The Charlotte Business Journal first reported the upcoming sale.
Queen City Quarter’s occupancy has thinned dramatically. The property’s website lists just 14 of its 50 tenant spaces filled, though two of those businesses — CVS and Tailored Smoke Cigar Lounge — have also closed, leaving only about a dozen active tenants, according to the Charlotte Observer. That puts the complex’s vacancy rate at roughly 76 percent.
Gildea told the outlet that any buyer will likely need a strategy to revive the property rather than simply operate it as-is — a shift he suggested could ultimately benefit the surrounding uptown district.
The complex last sold in 2022, when Deutsche Bank acquired it for $95 million as the lone bidder at a foreclosure auction after the previous owner defaulted on an $85 million loan. The lender soon brought in CBRE to help reposition the property, according to the publication.
A year later, the three-story venue was rebranded as Queen City Quarter, an attempt to move away from its reputation as a nightlife-heavy party hub and reposition it as a broader entertainment and dining destination aimed at office workers, families and tourists, but tenants told the outlet that declining foot traffic continues to weigh on sales.
Samantha Francis, general manager of Mortimer’s Cafe & Pub — the last sports bar still operating from the Epicentre era — said the complex needs a stronger events pipeline to bring people back.

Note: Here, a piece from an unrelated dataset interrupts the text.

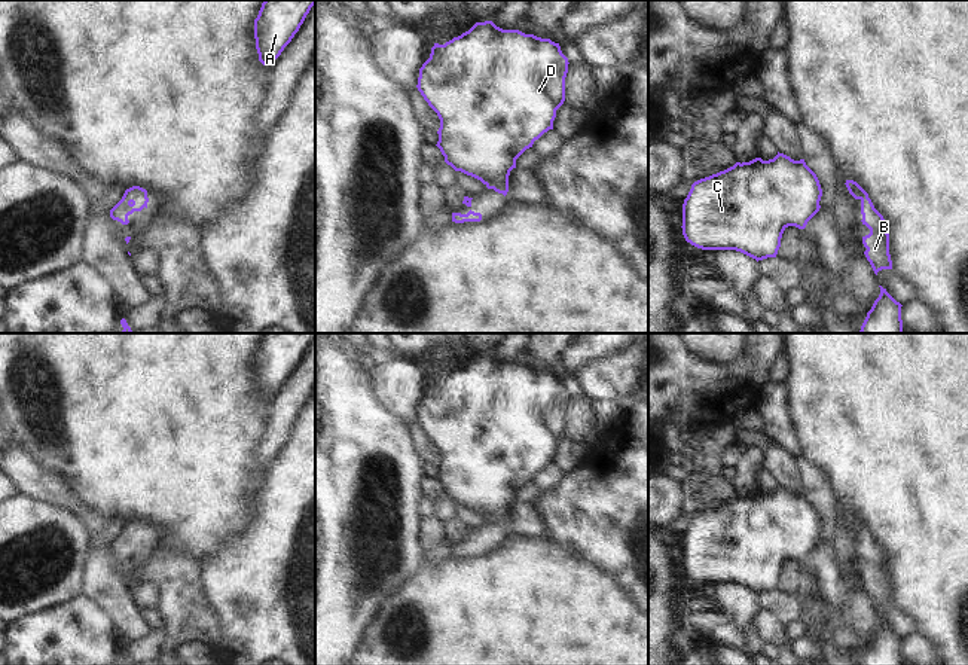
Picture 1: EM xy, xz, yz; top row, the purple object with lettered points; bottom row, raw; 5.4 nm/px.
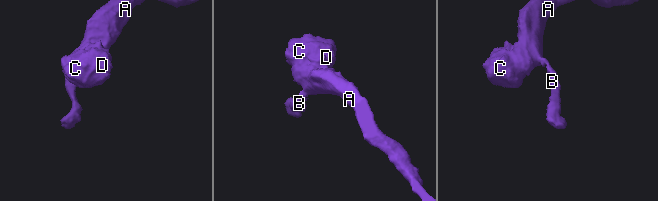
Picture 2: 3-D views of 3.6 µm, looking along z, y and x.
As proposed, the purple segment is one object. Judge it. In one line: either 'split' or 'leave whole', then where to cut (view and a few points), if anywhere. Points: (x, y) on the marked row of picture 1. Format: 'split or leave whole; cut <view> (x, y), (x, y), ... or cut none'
leave whole; cut none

“A new owner, if anything, would bring a source of hope,” Francis said, adding that the complex needs “reinvention” rather than another rebrand.
Next door, the retro-themed RedEye Diner has also seen sales fall. Owner Brian Dominick said the challenge extends beyond the property itself.
When Epicentre opened in 2008, the one-block complex quickly became Charlotte’s nightlife epicenter, hosting major events tied to the CIAA basketball tournament, the NBA All-Star Game and the Democratic National Convention.
California-based CIM Group bought the property in 2014 for $130.5 million when it was 94 percent leased. But rising crime concerns and the pandemic hollowed out the tenant roster.